MK Mohan, the DMK candidate
Being an urban constituency, people are feeling the financial pinch too. “There is no money in our hands, whatever comes goes away,” says Muthumma, as she swiftly spreads dosa batter on a hot pan in one of the by-lanes. “And if she starts giving people cheap idlis and dosas also, where will our businesses go?” she asks, referring to the popular Amma Canteens.
MK Mohan’s son Karthik is the lead man running the DMK campaign in Anna Nagar. Sitting in his plush office in Anna Nagar, with campaign workers running in and out with schedules and plans, he explains that they are banking on this anger over the floods, and the fact that people have limited savings.
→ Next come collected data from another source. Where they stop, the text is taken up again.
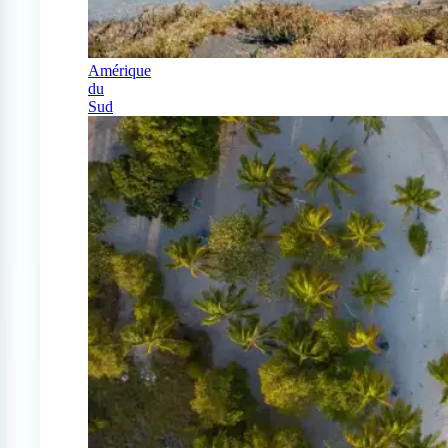
Amérique
du
Sud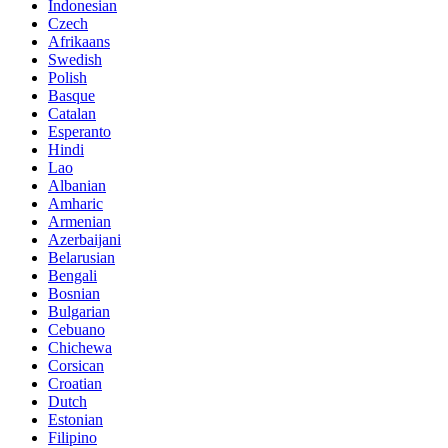
Indonesian
Czech
Afrikaans
Swedish
Polish
Basque
Catalan
Esperanto
Hindi
Lao
Albanian
Amharic
Armenian
Azerbaijani
Belarusian
Bengali
Bosnian
Bulgarian
Cebuano
Chichewa
Corsican
Croatian
Dutch
Estonian
Filipino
Karthik is a young, suave businessman, and speaks the language of the city’s elite, “But it’s not easy to campaign in those areas, and the minute my sister and I enter to seek votes for my father, they ask us to get back later.” But he is trying hard, and has printed swanky pamphlets aimed at the area’s elite. For them, it’s not about the candidates, but the leaders and how they affect their lives.
“I don’t know much about either of the candidates, but I don’t want Jayalalithaa to get back,” says Vineetha Balaraman, a resident of Anna Nagar. “I see nothing has happened in the past 4 years, and the whole city comes to a standstill when she steps out. I don’t know if DMK will do a better job, but my vote will not bring her back.”